### Supplied material

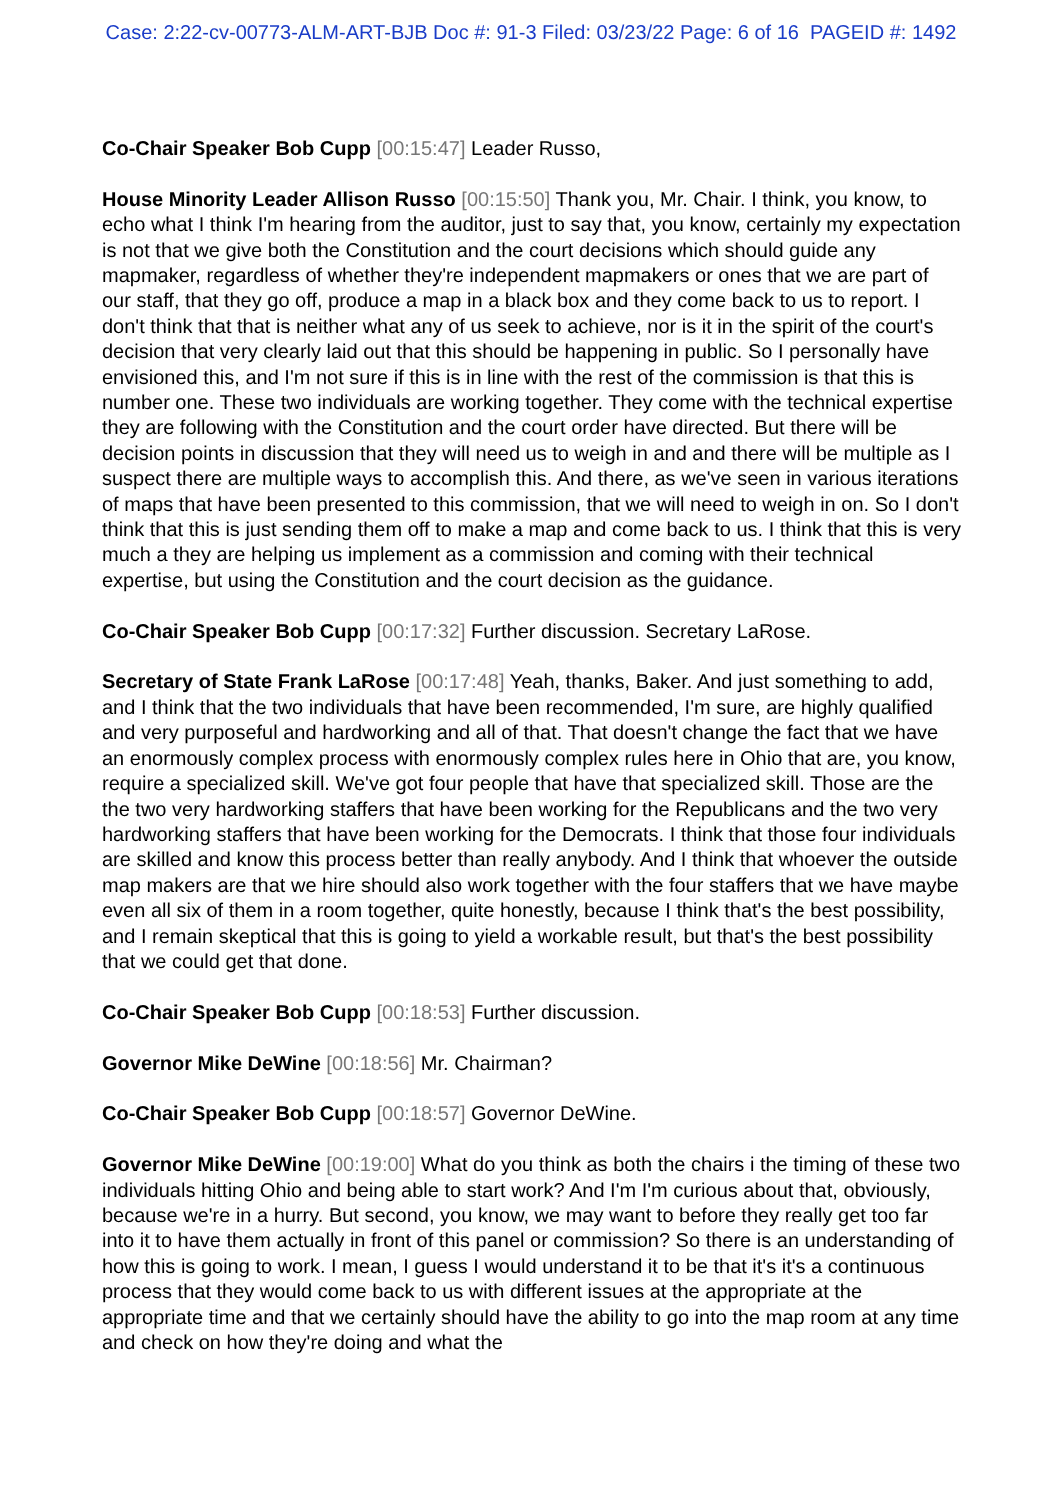Case: 2:22-cv-00773-ALM-ART-BJB Doc #: 91-3 Filed: 03/23/22 Page: 6 of 16 PAGEID #: 1492
Co-Chair Speaker Bob Cupp [00:15:47] Leader Russo,
House Minority Leader Allison Russo [00:15:50] Thank you, Mr. Chair. I think, you know, to echo what I think I'm hearing from the auditor, just to say that, you know, certainly my expectation is not that we give both the Constitution and the court decisions which should guide any mapmaker, regardless of whether they're independent mapmakers or ones that we are part of our staff, that they go off, produce a map in a black box and they come back to us to report. I don't think that that is neither what any of us seek to achieve, nor is it in the spirit of the court's decision that very clearly laid out that this should be happening in public. So I personally have envisioned this, and I'm not sure if this is in line with the rest of the commission is that this is number one. These two individuals are working together. They come with the technical expertise they are following with the Constitution and the court order have directed. But there will be decision points in discussion that they will need us to weigh in and and there will be multiple as I suspect there are multiple ways to accomplish this. And there, as we've seen in various iterations of maps that have been presented to this commission, that we will need to weigh in on. So I don't think that this is just sending them off to make a map and come back to us. I think that this is very much a they are helping us implement as a commission and coming with their technical expertise, but using the Constitution and the court decision as the guidance.
Co-Chair Speaker Bob Cupp [00:17:32] Further discussion. Secretary LaRose.
Secretary of State Frank LaRose [00:17:48] Yeah, thanks, Baker. And just something to add, and I think that the two individuals that have been recommended, I'm sure, are highly qualified and very purposeful and hardworking and all of that. That doesn't change the fact that we have an enormously complex process with enormously complex rules here in Ohio that are, you know, require a specialized skill. We've got four people that have that specialized skill. Those are the the two very hardworking staffers that have been working for the Republicans and the two very hardworking staffers that have been working for the Democrats. I think that those four individuals are skilled and know this process better than really anybody. And I think that whoever the outside map makers are that we hire should also work together with the four staffers that we have maybe even all six of them in a room together, quite honestly, because I think that's the best possibility, and I remain skeptical that this is going to yield a workable result, but that's the best possibility that we could get that done.
Co-Chair Speaker Bob Cupp [00:18:53] Further discussion.
Governor Mike DeWine [00:18:56] Mr. Chairman?
Co-Chair Speaker Bob Cupp [00:18:57] Governor DeWine.
Governor Mike DeWine [00:19:00] What do you think as both the chairs i the timing of these two individuals hitting Ohio and being able to start work? And I'm I'm curious about that, obviously, because we're in a hurry. But second, you know, we may want to before they really get too far into it to have them actually in front of this panel or commission? So there is an understanding of how this is going to work. I mean, I guess I would understand it to be that it's it's a continuous process that they would come back to us with different issues at the appropriate at the appropriate time and that we certainly should have the ability to go into the map room at any time and check on how they're doing and what the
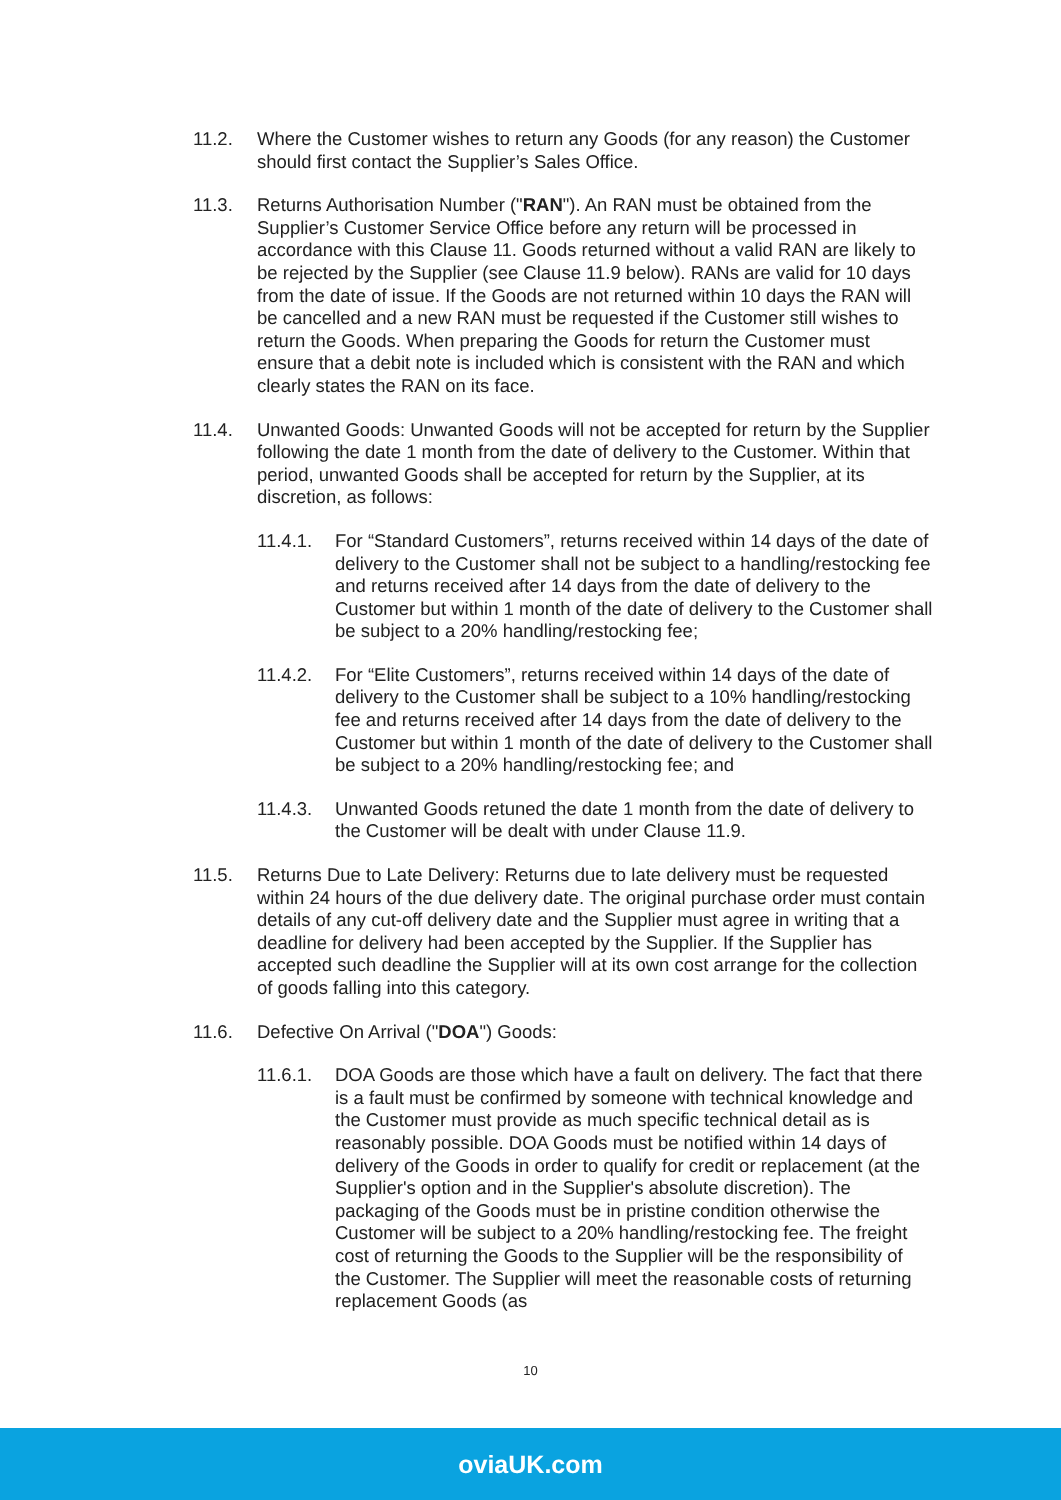11.2. Where the Customer wishes to return any Goods (for any reason) the Customer should first contact the Supplier’s Sales Office.
11.3. Returns Authorisation Number ("RAN"). An RAN must be obtained from the Supplier’s Customer Service Office before any return will be processed in accordance with this Clause 11. Goods returned without a valid RAN are likely to be rejected by the Supplier (see Clause 11.9 below). RANs are valid for 10 days from the date of issue. If the Goods are not returned within 10 days the RAN will be cancelled and a new RAN must be requested if the Customer still wishes to return the Goods. When preparing the Goods for return the Customer must ensure that a debit note is included which is consistent with the RAN and which clearly states the RAN on its face.
11.4. Unwanted Goods: Unwanted Goods will not be accepted for return by the Supplier following the date 1 month from the date of delivery to the Customer. Within that period, unwanted Goods shall be accepted for return by the Supplier, at its discretion, as follows:
11.4.1. For “Standard Customers”, returns received within 14 days of the date of delivery to the Customer shall not be subject to a handling/restocking fee and returns received after 14 days from the date of delivery to the Customer but within 1 month of the date of delivery to the Customer shall be subject to a 20% handling/restocking fee;
11.4.2. For “Elite Customers”, returns received within 14 days of the date of delivery to the Customer shall be subject to a 10% handling/restocking fee and returns received after 14 days from the date of delivery to the Customer but within 1 month of the date of delivery to the Customer shall be subject to a 20% handling/restocking fee; and
11.4.3. Unwanted Goods retuned the date 1 month from the date of delivery to the Customer will be dealt with under Clause 11.9.
11.5. Returns Due to Late Delivery: Returns due to late delivery must be requested within 24 hours of the due delivery date. The original purchase order must contain details of any cut-off delivery date and the Supplier must agree in writing that a deadline for delivery had been accepted by the Supplier. If the Supplier has accepted such deadline the Supplier will at its own cost arrange for the collection of goods falling into this category.
11.6. Defective On Arrival ("DOA") Goods:
11.6.1. DOA Goods are those which have a fault on delivery. The fact that there is a fault must be confirmed by someone with technical knowledge and the Customer must provide as much specific technical detail as is reasonably possible. DOA Goods must be notified within 14 days of delivery of the Goods in order to qualify for credit or replacement (at the Supplier's option and in the Supplier's absolute discretion). The packaging of the Goods must be in pristine condition otherwise the Customer will be subject to a 20% handling/restocking fee. The freight cost of returning the Goods to the Supplier will be the responsibility of the Customer. The Supplier will meet the reasonable costs of returning replacement Goods (as
10
oviaUK.com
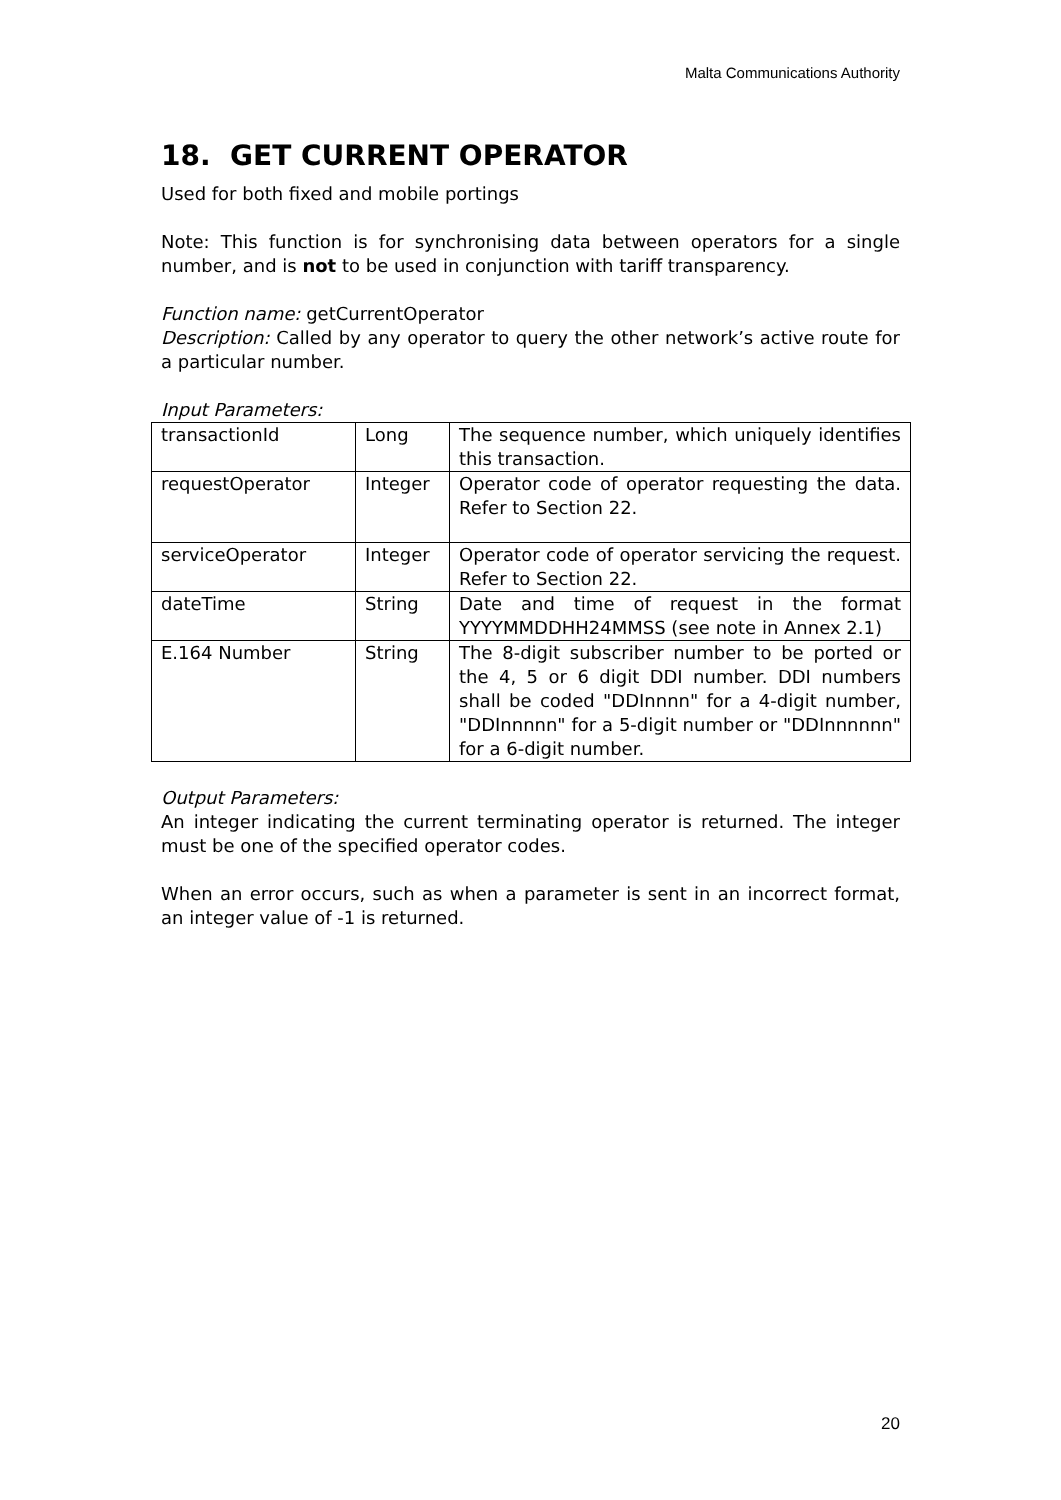Malta Communications Authority
18. GET CURRENT OPERATOR
Used for both fixed and mobile portings
Note: This function is for synchronising data between operators for a single number, and is not to be used in conjunction with tariff transparency.
Function name: getCurrentOperator
Description: Called by any operator to query the other network’s active route for a particular number.
Input Parameters:
| transactionId | Long | The sequence number, which uniquely identifies this transaction. |
| requestOperator | Integer | Operator code of operator requesting the data. Refer to Section 22. |
| serviceOperator | Integer | Operator code of operator servicing the request. Refer to Section 22. |
| dateTime | String | Date and time of request in the format YYYYMMDDHH24MMSS (see note in Annex 2.1) |
| E.164 Number | String | The 8-digit subscriber number to be ported or the 4, 5 or 6 digit DDI number. DDI numbers shall be coded "DDInnnn" for a 4-digit number, "DDInnnnn" for a 5-digit number or "DDInnnnnn" for a 6-digit number. |
Output Parameters:
An integer indicating the current terminating operator is returned. The integer must be one of the specified operator codes.
When an error occurs, such as when a parameter is sent in an incorrect format, an integer value of -1 is returned.
20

######

Task statement>
Repeat exactly the lines above from the one with "request. Refer to Section 22. |" up to and including the one with "Annex 2.1) |". No other line belongs in the reply.

Response area>
| serviceOperator | Integer | Operator code of operator servicing the request. Refer to Section 22. |
| dateTime | String | Date and time of request in the format YYYYMMDDHH24MMSS (see note in Annex 2.1) |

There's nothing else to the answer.